RA Messages for
August 18, 2011
PHARMACY
PROVIDERS, PLEASE NOTE!!!
If you are unsure
about the coverage of a drug product, please contact the PBM help desk
at 1-800-648-0790.
Please file
adjustments for claims that may have been incorrectly paid. Only those
products of the manufacturers which participate in the Federal Rebate
Program will be covered by the Medicaid program. Participation may be
verified in Appendix C, available at
www.lamedicaid.com.
ATTENTION ALL PROVIDERS
The checkwrite schedule for the month of August 2011
is as follows:
Thursday August 4, 2011
Wednesday August 10, 2011 (Long Term Care and all other combined)
Thursday August 18, 2011
Thursday August 25, 2011
EDI cut-off is 10:00 AM on the Thursday preceding the check write date.
ATTENTION PROFESSIONAL SERVICE
PROVIDERS
PHYSIATRISTS MANAGING INTRATHECAL BACLOFEN THERAPY
Effective with date of service August 1, 2009, Louisiana Medicaid
reimburses physiatrists for intrathecal baclofen pump management.

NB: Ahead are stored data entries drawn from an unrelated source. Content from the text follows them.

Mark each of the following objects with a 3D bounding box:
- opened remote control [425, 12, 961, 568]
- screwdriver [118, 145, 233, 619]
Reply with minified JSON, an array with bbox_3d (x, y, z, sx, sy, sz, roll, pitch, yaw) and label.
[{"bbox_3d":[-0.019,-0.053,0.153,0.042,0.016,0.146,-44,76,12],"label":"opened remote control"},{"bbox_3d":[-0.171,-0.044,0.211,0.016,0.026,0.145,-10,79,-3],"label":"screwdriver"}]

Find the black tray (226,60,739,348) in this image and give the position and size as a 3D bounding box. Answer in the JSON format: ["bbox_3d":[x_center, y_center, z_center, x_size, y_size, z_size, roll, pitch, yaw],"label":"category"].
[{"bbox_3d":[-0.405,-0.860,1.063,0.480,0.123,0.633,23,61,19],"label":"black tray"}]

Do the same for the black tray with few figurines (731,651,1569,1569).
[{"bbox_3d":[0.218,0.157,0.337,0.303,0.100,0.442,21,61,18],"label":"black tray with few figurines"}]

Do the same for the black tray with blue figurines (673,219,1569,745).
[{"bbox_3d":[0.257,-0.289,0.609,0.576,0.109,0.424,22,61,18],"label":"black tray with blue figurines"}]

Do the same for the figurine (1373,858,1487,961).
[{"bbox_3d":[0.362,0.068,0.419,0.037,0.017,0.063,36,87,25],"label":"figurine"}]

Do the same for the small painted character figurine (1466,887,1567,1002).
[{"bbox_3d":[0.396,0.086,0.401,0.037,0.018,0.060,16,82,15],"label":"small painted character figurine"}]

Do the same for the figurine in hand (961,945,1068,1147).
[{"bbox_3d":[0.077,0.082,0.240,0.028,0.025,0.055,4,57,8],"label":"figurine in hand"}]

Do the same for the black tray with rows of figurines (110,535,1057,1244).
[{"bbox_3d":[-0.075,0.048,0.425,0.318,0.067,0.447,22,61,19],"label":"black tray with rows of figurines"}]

Services that may be provided by a physiatrist include pump analysis,
programming, refill, and maintenance. Providers are encouraged to refer
to the Current Procedural Terminology manual for instructions on how to
bill for these services.
Please contact the Molina Provider Relations unit at (800) 473-2783 or
(225) 924-5040 with questions concerning this issue.

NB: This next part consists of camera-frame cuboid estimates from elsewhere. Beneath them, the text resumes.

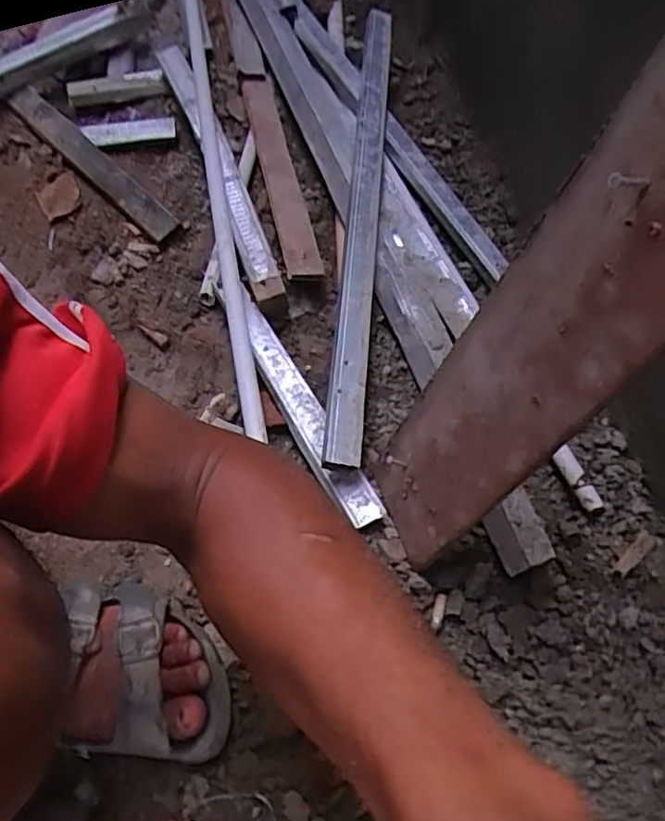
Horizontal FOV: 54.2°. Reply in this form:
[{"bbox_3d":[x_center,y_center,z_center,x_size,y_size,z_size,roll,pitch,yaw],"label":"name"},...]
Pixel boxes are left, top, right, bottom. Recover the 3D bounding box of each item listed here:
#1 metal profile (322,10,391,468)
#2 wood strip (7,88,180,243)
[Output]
[{"bbox_3d":[0.032,-0.214,0.652,0.030,0.040,0.589,3,64,4],"label":"metal profile"},{"bbox_3d":[-0.278,-0.287,0.747,0.292,0.010,0.034,43,97,18],"label":"wood strip"}]

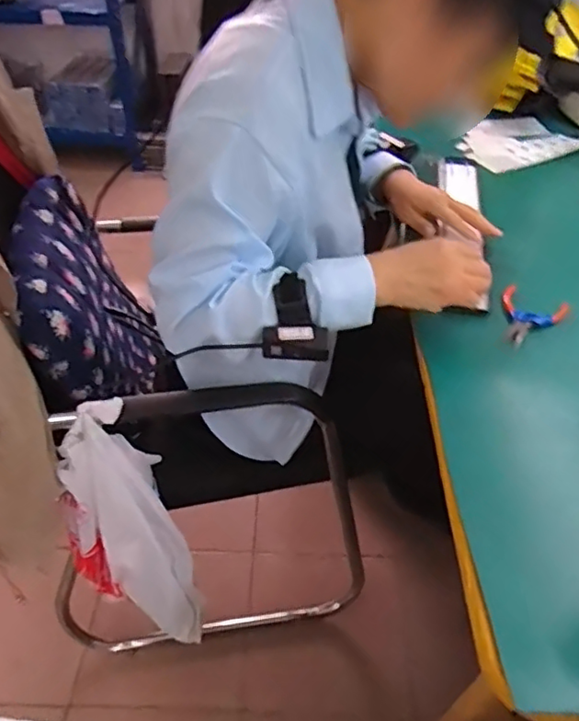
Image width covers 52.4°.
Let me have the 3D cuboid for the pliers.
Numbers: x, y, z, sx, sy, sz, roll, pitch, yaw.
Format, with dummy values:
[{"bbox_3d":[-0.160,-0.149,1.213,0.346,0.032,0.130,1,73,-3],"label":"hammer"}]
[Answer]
[{"bbox_3d":[0.280,-0.048,0.691,0.074,0.018,0.112,21,45,22],"label":"pliers"}]

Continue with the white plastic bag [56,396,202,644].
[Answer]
[{"bbox_3d":[-0.235,0.234,0.845,0.149,0.382,0.115,-26,19,-28],"label":"white plastic bag"}]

ATTENTION ALL PROVIDERS OF DURABLE MEDICAL EQUIPMENT
All providers who provide Durable Medical Equipment (DME) that are not
exempted from accreditation should submit their documentation for
accreditation by July 31, 2011. DME providers without certificate of
accreditation on file by August 31, 2011, will have their provider
numbers closed on that date.
Closed DME providers will have three months, or 90 days, to submit the
documentation and retain their enrollment status in Louisiana Medicaid.
After the 90 day period, a new enrollment packet will need to be submitted along with the accreditation documentation to reinstate their
provider numbers.
ATTENTION PROFESSIONAL SERVICE PROVIDERS
BILLING DIAGNOSTIC HEART CATHETERIZATIONS
It has been brought to the Department's attention
that clarification is needed regarding the billing of a therapeutic
cardiovascular intervention on the same date of service as a coronary
angiography. This message is intended to provide clarification for
providers who perform and bill for these services.
Coronary angiography without concomitant left heart catheterization
should not be billed to report catheter introduction and position within
the vessel when performing a therapeutic cardiovascular intervention
(such as balloon angioplasty and intracoronary stent placement). This is
considered an integral part to the primary procedure; therefore, it
should not be reported separately.
The only instance when it would be appropriate to
report coronary angiography without concomitant left heart
catheterization on the same date of service as a therapeutic
cardiovascular intervention would be if a true diagnostic angiography
was performed, and documentation supports the performance and necessity
for the procedure. Instances which would be appropriate for separate
reimbursement include occasions in which no previous angiographic study
is available, insufficient previous angiography, or a change in the
patient's condition. In order to appropriately bill for both of these
services on the same date of service, providers should append the
coronary angiography with the appropriate modifier to identify it as a
distinct procedural service.
Providers are reminded that the medical record acts
as the only means to support services billed. If the medical record does
not support the necessity and performance of a true diagnostic
angiography, the claim for the angiography will be determined as an
overpayment and is subject to recoupment.